▶ _MATERIAL SUPPLIED_:
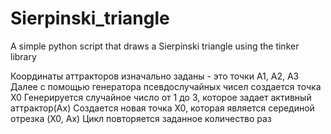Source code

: # Sierpinski_triangle
A simple python script that draws a Sierpinski triangle using the tinker library

Координаты аттракторов изначально заданы - это точки A1, A2, A3
Далее с помощью генератора псевдослучайных чисел создается точка X0
Генерируется случайное число от 1 до 3, которое задает активный аттрактор(Ax)
Создается новая точка X0, которая является серединой отрезка (X0, Ax)
Цикл повторяется заданное количество раз
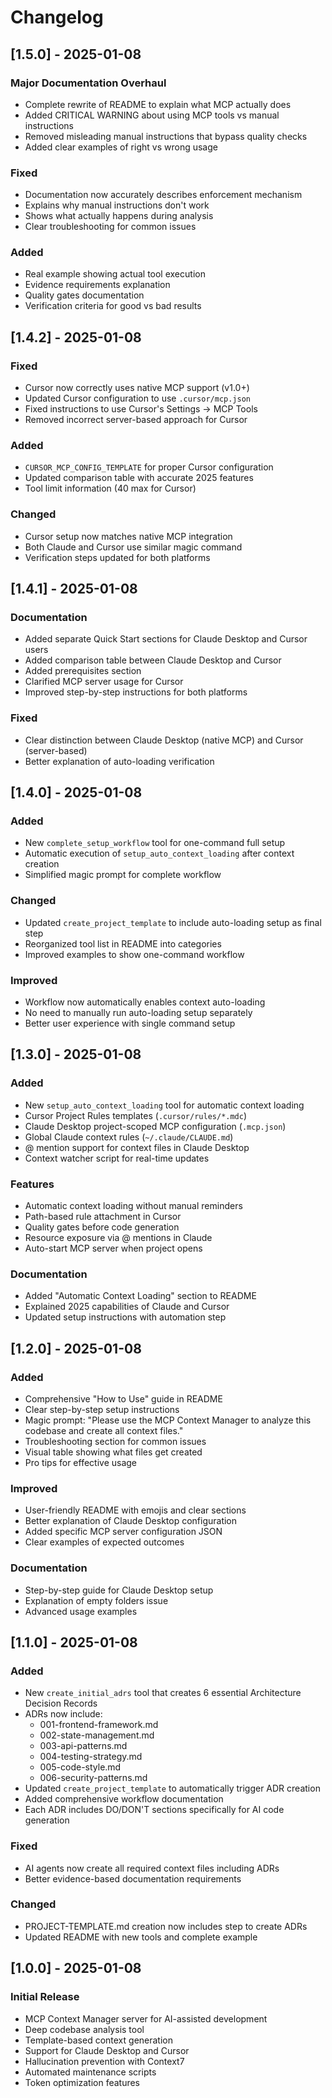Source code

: # Changelog

## [1.5.0] - 2025-01-08

### Major Documentation Overhaul
- Complete rewrite of README to explain what MCP actually does
- Added CRITICAL WARNING about using MCP tools vs manual instructions
- Removed misleading manual instructions that bypass quality checks
- Added clear examples of right vs wrong usage

### Fixed
- Documentation now accurately describes enforcement mechanism
- Explains why manual instructions don't work
- Shows what actually happens during analysis
- Clear troubleshooting for common issues

### Added
- Real example showing actual tool execution
- Evidence requirements explanation
- Quality gates documentation
- Verification criteria for good vs bad results

## [1.4.2] - 2025-01-08

### Fixed
- Cursor now correctly uses native MCP support (v1.0+)
- Updated Cursor configuration to use `.cursor/mcp.json`
- Fixed instructions to use Cursor's Settings → MCP Tools
- Removed incorrect server-based approach for Cursor

### Added
- `CURSOR_MCP_CONFIG_TEMPLATE` for proper Cursor configuration
- Updated comparison table with accurate 2025 features
- Tool limit information (40 max for Cursor)

### Changed
- Cursor setup now matches native MCP integration
- Both Claude and Cursor use similar magic command
- Verification steps updated for both platforms

## [1.4.1] - 2025-01-08

### Documentation
- Added separate Quick Start sections for Claude Desktop and Cursor users
- Added comparison table between Claude Desktop and Cursor
- Added prerequisites section
- Clarified MCP server usage for Cursor
- Improved step-by-step instructions for both platforms

### Fixed
- Clear distinction between Claude Desktop (native MCP) and Cursor (server-based)
- Better explanation of auto-loading verification

## [1.4.0] - 2025-01-08

### Added
- New `complete_setup_workflow` tool for one-command full setup
- Automatic execution of `setup_auto_context_loading` after context creation
- Simplified magic prompt for complete workflow

### Changed
- Updated `create_project_template` to include auto-loading setup as final step
- Reorganized tool list in README into categories
- Improved examples to show one-command workflow

### Improved
- Workflow now automatically enables context auto-loading
- No need to manually run auto-loading setup separately
- Better user experience with single command setup

## [1.3.0] - 2025-01-08

### Added
- New `setup_auto_context_loading` tool for automatic context loading
- Cursor Project Rules templates (`.cursor/rules/*.mdc`)
- Claude Desktop project-scoped MCP configuration (`.mcp.json`)
- Global Claude context rules (`~/.claude/CLAUDE.md`)
- @ mention support for context files in Claude Desktop
- Context watcher script for real-time updates

### Features
- Automatic context loading without manual reminders
- Path-based rule attachment in Cursor
- Quality gates before code generation
- Resource exposure via @ mentions in Claude
- Auto-start MCP server when project opens

### Documentation
- Added "Automatic Context Loading" section to README
- Explained 2025 capabilities of Claude and Cursor
- Updated setup instructions with automation step

## [1.2.0] - 2025-01-08

### Added
- Comprehensive "How to Use" guide in README
- Clear step-by-step setup instructions
- Magic prompt: "Please use the MCP Context Manager to analyze this codebase and create all context files."
- Troubleshooting section for common issues
- Visual table showing what files get created
- Pro tips for effective usage

### Improved
- User-friendly README with emojis and clear sections
- Better explanation of Claude Desktop configuration
- Added specific MCP server configuration JSON
- Clear examples of expected outcomes

### Documentation
- Step-by-step guide for Claude Desktop setup
- Explanation of empty folders issue
- Advanced usage examples

## [1.1.0] - 2025-01-08

### Added
- New `create_initial_adrs` tool that creates 6 essential Architecture Decision Records
- ADRs now include:
  - 001-frontend-framework.md
  - 002-state-management.md
  - 003-api-patterns.md
  - 004-testing-strategy.md
  - 005-code-style.md
  - 006-security-patterns.md
- Updated `create_project_template` to automatically trigger ADR creation
- Added comprehensive workflow documentation
- Each ADR includes DO/DON'T sections specifically for AI code generation

### Fixed
- AI agents now create all required context files including ADRs
- Better evidence-based documentation requirements

### Changed
- PROJECT-TEMPLATE.md creation now includes step to create ADRs
- Updated README with new tools and complete example

## [1.0.0] - 2025-01-08

### Initial Release
- MCP Context Manager server for AI-assisted development
- Deep codebase analysis tool
- Template-based context generation
- Support for Claude Desktop and Cursor
- Hallucination prevention with Context7
- Automated maintenance scripts
- Token optimization features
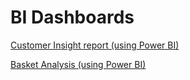 # BI Dashboards

[Customer Insight report (using Power BI)](https://github.com/khanhbrandy/BI_Dashboard/blob/master/Customer%20Insight%20report/Customer%20insight.pdf) <br/>

[Basket Analysis (using Power BI)](https://github.com/khanhbrandy/BI_Dashboard/blob/master/Basket%20Analysis/Basket%20analysis.pdf) <br/>

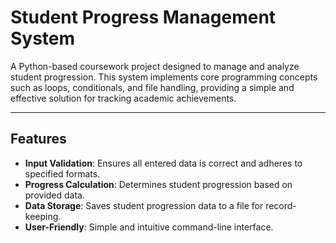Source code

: # Student Progress Management System

A Python-based coursework project designed to manage and analyze student progression. This system implements core programming concepts such as loops, conditionals, and file handling, providing a simple and effective solution for tracking academic achievements.

---

## Features
- **Input Validation**: Ensures all entered data is correct and adheres to specified formats.
- **Progress Calculation**: Determines student progression based on provided data.
- **Data Storage**: Saves student progression data to a file for record-keeping.
- **User-Friendly**: Simple and intuitive command-line interface.
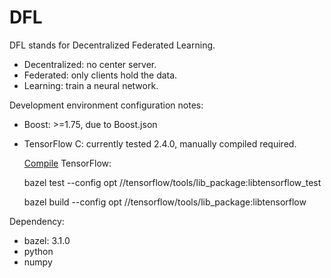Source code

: # DFL

DFL stands for Decentralized Federated Learning.

- Decentralized: no center server.
- Federated: only clients hold the data.
- Learning: train a neural network.

Development environment configuration notes:
- Boost: >=1.75, due to Boost.json
- TensorFlow C: currently tested 2.4.0, manually compiled required.
  
  [Compile](https://github.com/tensorflow/tensorflow/blob/master/tensorflow/tools/lib_package/README.md) TensorFlow:
  
  bazel test --config opt //tensorflow/tools/lib_package:libtensorflow_test
  
  bazel build --config opt //tensorflow/tools/lib_package:libtensorflow
  

Dependency:
- bazel: 3.1.0
- python
- numpy
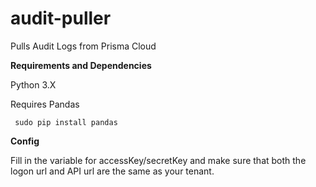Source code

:# audit-puller
Pulls Audit Logs from Prisma Cloud

<b>Requirements and Dependencies</b>

Python 3.X

Requires Pandas

<code> sudo pip install pandas </code>

<b>Config</b>

Fill in the variable for accessKey/secretKey and make sure that both the logon url and API url are the same as your tenant.
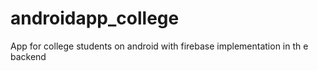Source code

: # androidapp_college
App for college students on android with firebase implementation in th e backend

▶ _TASK OBJECTIVE_:
Transcribe the records above exactly as they appear, leaving out any pictures.

▶ _ANSWER BOX_:
Source code

: # Sierpinski_triangle
A simple python script that draws a Sierpinski triangle using the tinker library

Координаты аттракторов изначально заданы - это точки A1, A2, A3
Далее с помощью генератора псевдослучайных чисел создается точка X0
Генерируется случайное число от 1 до 3, которое задает активный аттрактор(Ax)
Создается новая точка X0, которая является серединой отрезка (X0, Ax)
Цикл повторяется заданное количество раз
Source code

: # Changelog

## [1.5.0] - 2025-01-08

### Major Documentation Overhaul
- Complete rewrite of README to explain what MCP actually does
- Added CRITICAL WARNING about using MCP tools vs manual instructions
- Removed misleading manual instructions that bypass quality checks
- Added clear examples of right vs wrong usage

### Fixed
- Documentation now accurately describes enforcement mechanism
- Explains why manual instructions don't work
- Shows what actually happens during analysis
- Clear troubleshooting for common issues

### Added
- Real example showing actual tool execution
- Evidence requirements explanation
- Quality gates documentation
- Verification criteria for good vs bad results

## [1.4.2] - 2025-01-08

### Fixed
- Cursor now correctly uses native MCP support (v1.0+)
- Updated Cursor configuration to use `.cursor/mcp.json`
- Fixed instructions to use Cursor's Settings → MCP Tools
- Removed incorrect server-based approach for Cursor

### Added
- `CURSOR_MCP_CONFIG_TEMPLATE` for proper Cursor configuration
- Updated comparison table with accurate 2025 features
- Tool limit information (40 max for Cursor)

### Changed
- Cursor setup now matches native MCP integration
- Both Claude and Cursor use similar magic command
- Verification steps updated for both platforms

## [1.4.1] - 2025-01-08

### Documentation
- Added separate Quick Start sections for Claude Desktop and Cursor users
- Added comparison table between Claude Desktop and Cursor
- Added prerequisites section
- Clarified MCP server usage for Cursor
- Improved step-by-step instructions for both platforms

### Fixed
- Clear distinction between Claude Desktop (native MCP) and Cursor (server-based)
- Better explanation of auto-loading verification

## [1.4.0] - 2025-01-08

### Added
- New `complete_setup_workflow` tool for one-command full setup
- Automatic execution of `setup_auto_context_loading` after context creation
- Simplified magic prompt for complete workflow

### Changed
- Updated `create_project_template` to include auto-loading setup as final step
- Reorganized tool list in README into categories
- Improved examples to show one-command workflow

### Improved
- Workflow now automatically enables context auto-loading
- No need to manually run auto-loading setup separately
- Better user experience with single command setup

## [1.3.0] - 2025-01-08

### Added
- New `setup_auto_context_loading` tool for automatic context loading
- Cursor Project Rules templates (`.cursor/rules/*.mdc`)
- Claude Desktop project-scoped MCP configuration (`.mcp.json`)
- Global Claude context rules (`~/.claude/CLAUDE.md`)
- @ mention support for context files in Claude Desktop
- Context watcher script for real-time updates

### Features
- Automatic context loading without manual reminders
- Path-based rule attachment in Cursor
- Quality gates before code generation
- Resource exposure via @ mentions in Claude
- Auto-start MCP server when project opens

### Documentation
- Added "Automatic Context Loading" section to README
- Explained 2025 capabilities of Claude and Cursor
- Updated setup instructions with automation step

## [1.2.0] - 2025-01-08

### Added
- Comprehensive "How to Use" guide in README
- Clear step-by-step setup instructions
- Magic prompt: "Please use the MCP Context Manager to analyze this codebase and create all context files."
- Troubleshooting section for common issues
- Visual table showing what files get created
- Pro tips for effective usage

### Improved
- User-friendly README with emojis and clear sections
- Better explanation of Claude Desktop configuration
- Added specific MCP server configuration JSON
- Clear examples of expected outcomes

### Documentation
- Step-by-step guide for Claude Desktop setup
- Explanation of empty folders issue
- Advanced usage examples

## [1.1.0] - 2025-01-08

### Added
- New `create_initial_adrs` tool that creates 6 essential Architecture Decision Records
- ADRs now include:
  - 001-frontend-framework.md
  - 002-state-management.md
  - 003-api-patterns.md
  - 004-testing-strategy.md
  - 005-code-style.md
  - 006-security-patterns.md
- Updated `create_project_template` to automatically trigger ADR creation
- Added comprehensive workflow documentation
- Each ADR includes DO/DON'T sections specifically for AI code generation

### Fixed
- AI agents now create all required context files including ADRs
- Better evidence-based documentation requirements

### Changed
- PROJECT-TEMPLATE.md creation now includes step to create ADRs
- Updated README with new tools and complete example

## [1.0.0] - 2025-01-08

### Initial Release
- MCP Context Manager server for AI-assisted development
- Deep codebase analysis tool
- Template-based context generation
- Support for Claude Desktop and Cursor
- Hallucination prevention with Context7
- Automated maintenance scripts
- Token optimization features
 # BI Dashboards

[Customer Insight report (using Power BI)](https://github.com/khanhbrandy/BI_Dashboard/blob/master/Customer%20Insight%20report/Customer%20insight.pdf) <br/>

[Basket Analysis (using Power BI)](https://github.com/khanhbrandy/BI_Dashboard/blob/master/Basket%20Analysis/Basket%20analysis.pdf) <br/>

Source code

: # Student Progress Management System

A Python-based coursework project designed to manage and analyze student progression. This system implements core programming concepts such as loops, conditionals, and file handling, providing a simple and effective solution for tracking academic achievements.

---

## Features
- **Input Validation**: Ensures all entered data is correct and adheres to specified formats.
- **Progress Calculation**: Determines student progression based on provided data.
- **Data Storage**: Saves student progression data to a file for record-keeping.
- **User-Friendly**: Simple and intuitive command-line interface.
Source code

: # DFL

DFL stands for Decentralized Federated Learning.

- Decentralized: no center server.
- Federated: only clients hold the data.
- Learning: train a neural network.

Development environment configuration notes:
- Boost: >=1.75, due to Boost.json
- TensorFlow C: currently tested 2.4.0, manually compiled required.
  
  [Compile](https://github.com/tensorflow/tensorflow/blob/master/tensorflow/tools/lib_package/README.md) TensorFlow:
  
  bazel test --config opt //tensorflow/tools/lib_package:libtensorflow_test
  
  bazel build --config opt //tensorflow/tools/lib_package:libtensorflow
  

Dependency:
- bazel: 3.1.0
- python
- numpy
Source code

:# audit-puller
Pulls Audit Logs from Prisma Cloud

<b>Requirements and Dependencies</b>

Python 3.X

Requires Pandas

<code> sudo pip install pandas </code>

<b>Config</b>

Fill in the variable for accessKey/secretKey and make sure that both the logon url and API url are the same as your tenant.
Source code

: # androidapp_college
App for college students on android with firebase implementation in th e backend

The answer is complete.